----- SOURCE MATERIAL -----

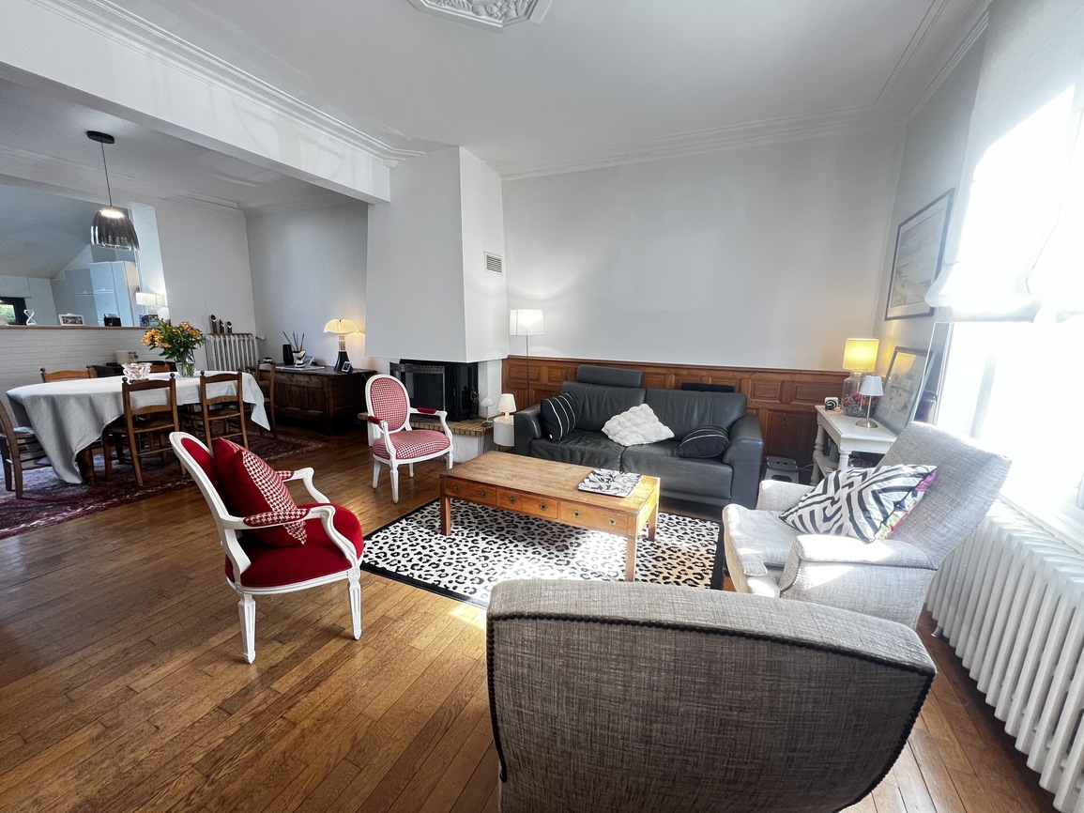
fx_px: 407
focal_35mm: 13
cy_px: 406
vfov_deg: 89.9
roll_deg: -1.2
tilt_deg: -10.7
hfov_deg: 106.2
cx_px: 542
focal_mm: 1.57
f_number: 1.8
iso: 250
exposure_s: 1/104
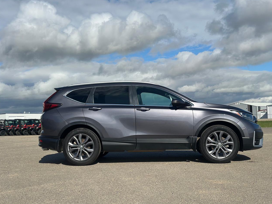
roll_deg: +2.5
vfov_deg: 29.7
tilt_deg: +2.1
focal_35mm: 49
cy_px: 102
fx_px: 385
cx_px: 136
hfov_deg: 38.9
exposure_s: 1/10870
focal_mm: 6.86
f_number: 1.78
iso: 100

-----

WORK ORDER — The entries above need to be repeated word for word, minus their pictures.

WRITTEN RESPONSE —
fx_px: 407
focal_35mm: 13
cy_px: 406
vfov_deg: 89.9
roll_deg: -1.2
tilt_deg: -10.7
hfov_deg: 106.2
cx_px: 542
focal_mm: 1.57
f_number: 1.8
iso: 250
exposure_s: 1/104
roll_deg: +2.5
vfov_deg: 29.7
tilt_deg: +2.1
focal_35mm: 49
cy_px: 102
fx_px: 385
cx_px: 136
hfov_deg: 38.9
exposure_s: 1/10870
focal_mm: 6.86
f_number: 1.78
iso: 100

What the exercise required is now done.